Including data in MySQL Docker container
This question is similar to:
Setting up MySQL and importing dump within Dockerfile
But the answer to that question did not address my use case.
I have a MySQL DB that has 5TB of data in Production. For Dev, I only need about 500MB of that data. The integration tests that run as part of the build of my application require access to a MySQL DB. Currently that DB is being created on Jenkins and data is being injected into it by the build process. This is very slow.
I would like to replace this part of this process with Docker. My idea is that I would have a Docker container that runs MySQL and that has my 500MB of data already baked into the container, rather than relying on the standard process associated with the MySQL Docker image of only executing the MySQL import when the container launches. Based on tests to date, the standard process is taking 4-5 minutes, where as I would like to get this down to seconds.
I would have thought this would be a common use case, but pre-baking data in MySQL Docker containers seems to be frowned upon, and there isn’t really any guidance re. this method.
Has anyone any experience in this regard? Is there a very good reason why data should not be pre-baked into a MySQL Docker container?
2 Solutions collect form web for “Including data in MySQL Docker container”
Based on investigation I have done with this, it isn’t really possible to include data in a container that uses the standard MySQL image as its base.
I tried to get around this by deploying a container from this base and manipulating it, before then doing a commit to a new image.
However, there is a key thing to understand about the MySQL base image. Both its data directory (/var/lib/mysql/) and config directory (/etc/mysql/) are set up as Docker volumes, which means their contents map to locations on your host system.
Volumes like these aren’t saved as part of commits, so you can’t manipulate and save. In addition, the image has features that prevent manipulation of these locations with ENTRYPOINT routines.
All of this is by design, as it is envisaged that this image be used with either persistent or independent data sets. It would be nice if there were an option to include the data in the container, but this looks like something the developers really do not want to entertain.
To resolve my issue, I want back to a base Ubuntu image, built my DB on it, and committed that to a new image, which works fine. The container size is a bit larger, but the deployment as part of our build job is significantly faster than waiting for the MySQL-based container to run the 500MB import at start up.
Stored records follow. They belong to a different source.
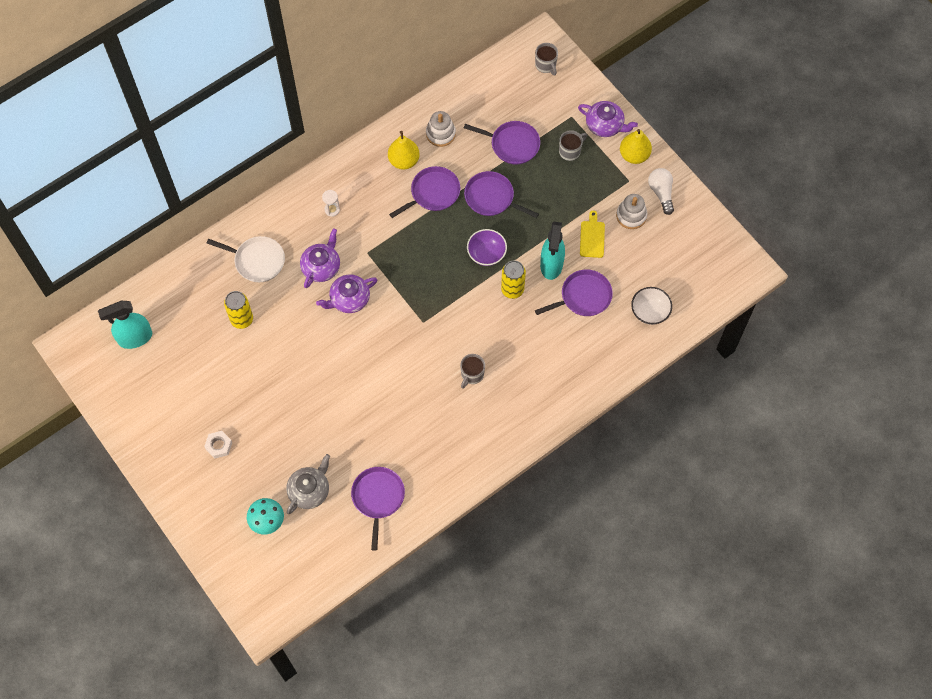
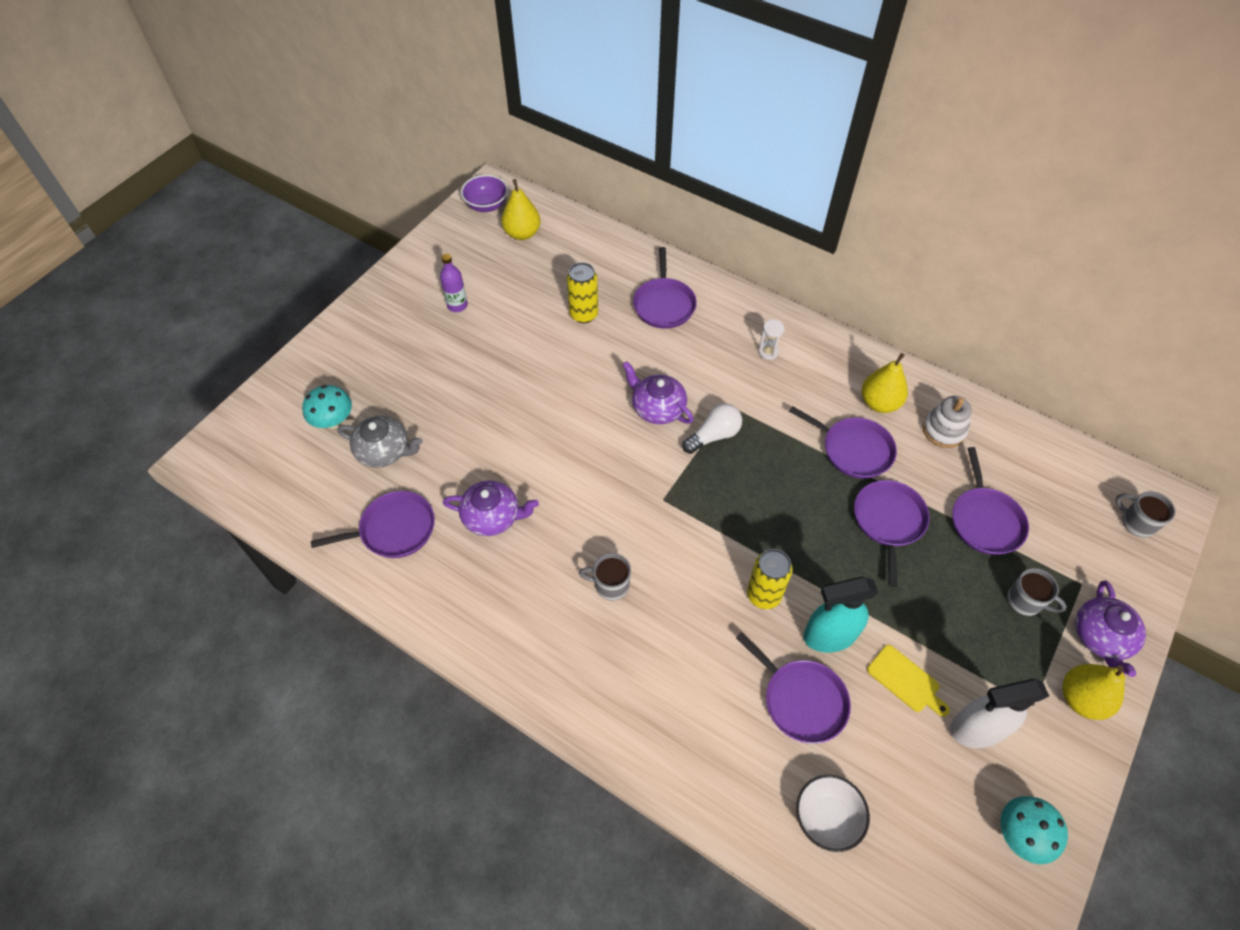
camera: 70 degrees right, 10 degrees down
(135, 338) = (522, 233): turquoise spray bottle -> yellow pear
(191, 407) = (457, 305): none -> purple bottle
(219, 446) = (417, 345): white nut -> none
(257, 261) = (664, 304): white pan -> purple pan
(321, 267) = (687, 366): purple teapot -> purple teapot (492, 517)
(486, 254) = (800, 543): purple bowl -> purple bowl (486, 205)
(546, 65) = (1136, 523): grey mug -> grey mug turned 90 degrees clockwise
(592, 237) = (905, 680): yellow cutting board -> yellow cutting board turned 60 degrees clockwise
(631, 215) = (976, 729): white stacking toy -> white spray bottle
(661, 193) = (1044, 765): white light bulb -> white light bulb (714, 435)
(690, 223) = (1020, 834): none -> turquoise mushroom

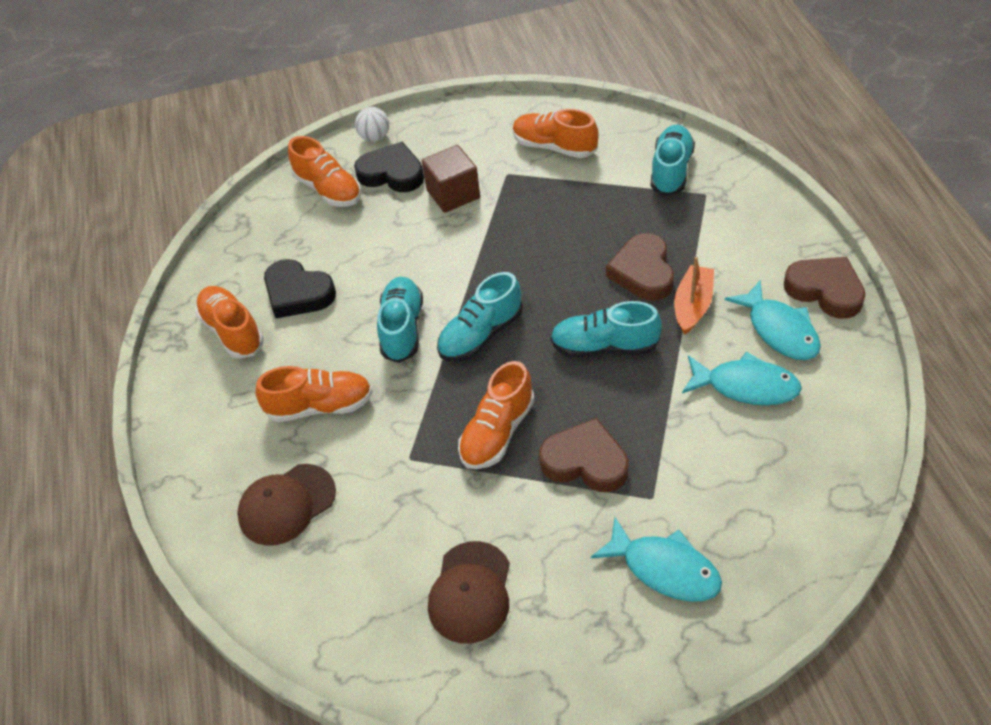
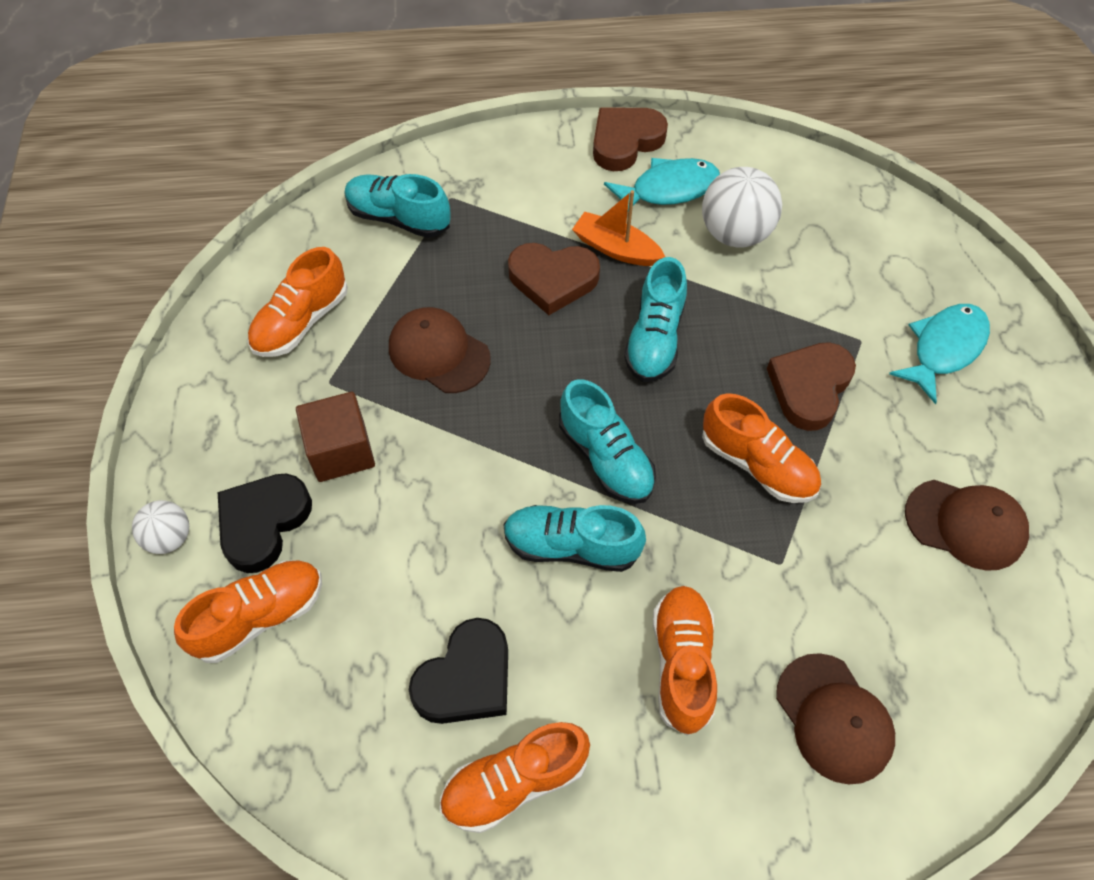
camera: 85 degrees left, 10 degrees up
(549, 222) = (439, 353): none -> brown cap
(746, 386) = (735, 233): turquoise fish -> white ball

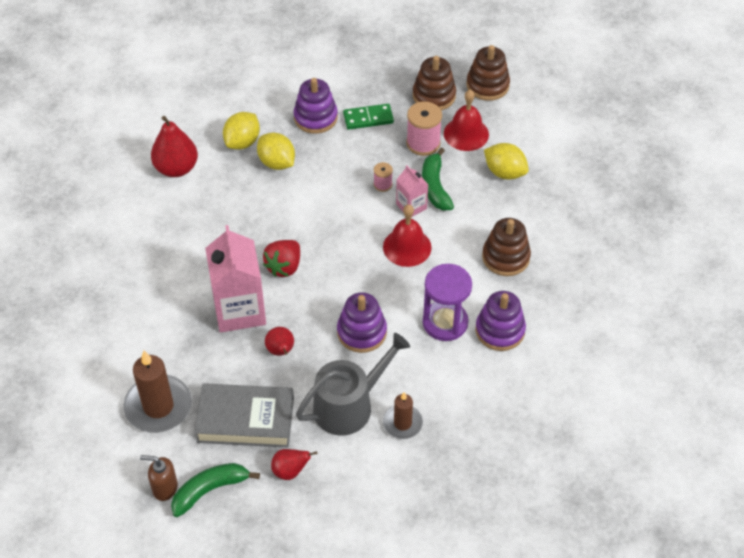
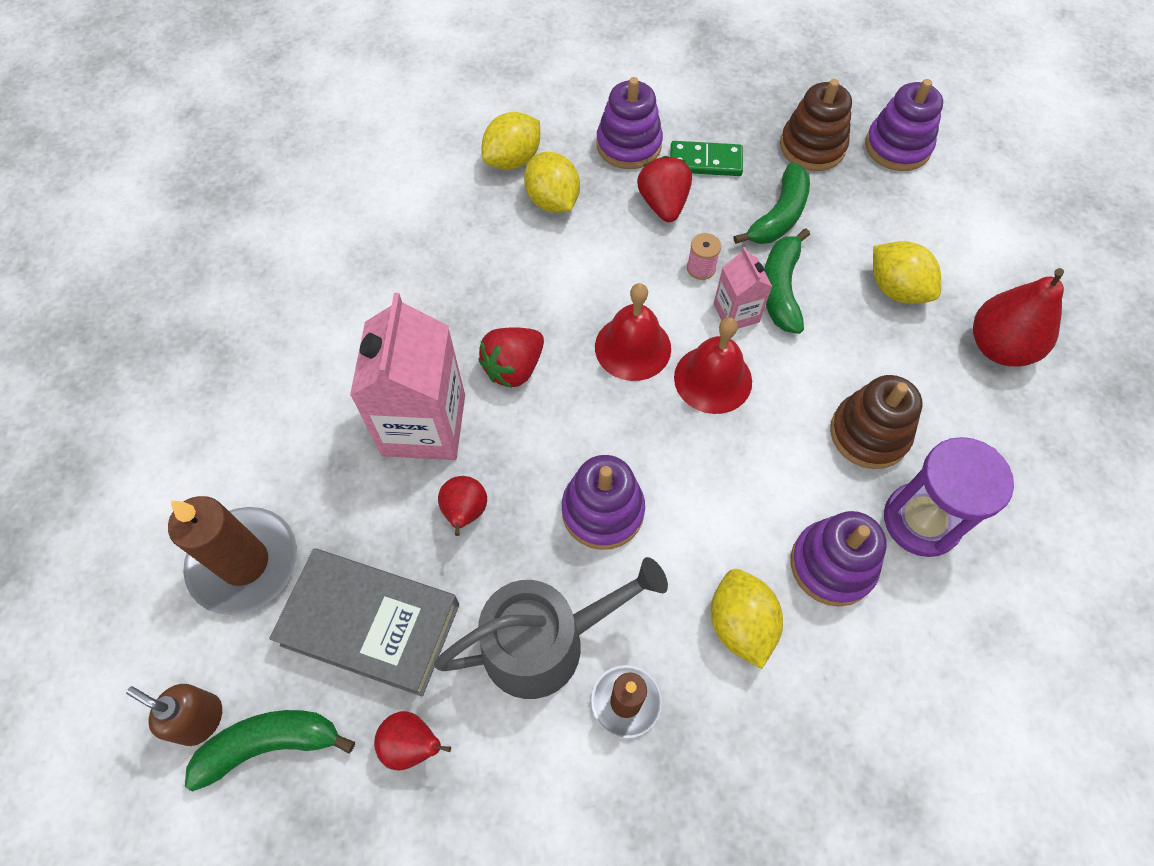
camera: 15 degrees right, 10 degrees up
(176, 168) = (407, 179): red pear -> red pear (999, 347)
(348, 150) = (663, 204): none -> red strawberry
(423, 143) = (778, 216): pink spool -> green banana
(445, 322) = (743, 527): purple hourglass -> purple hourglass (921, 521)
(456, 371) = (740, 624): none -> yellow lemon
(466, 134) = (848, 215): red bell -> red bell (633, 347)
(487, 85) = (897, 147): brown stacking toy -> purple stacking toy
The main argument against this is that your image is a snapshot of the data and the schema at a point in time – it will get stale quickly, and you’ll need a good process to generate new images with fresh data easily, to make it useful without being expensive to maintain.
That said, I wouldn’t frown upon this – I think it’s a particularly good use-case for a non-production Docker image. A 500MB image is pretty cheap to move around, so you could have lots of them – tagged versions for different releases of your database schema, and even multiple images with different datasets for different test scenarios.
A pre-loaded database container should start in seconds, so you can easily run the relevant container as a step in your build pipeline before running integration tests. Just be aware of the maintenance overhead – I would look at automating the data extract from live, cleansing, shrinking and packaging right from the start.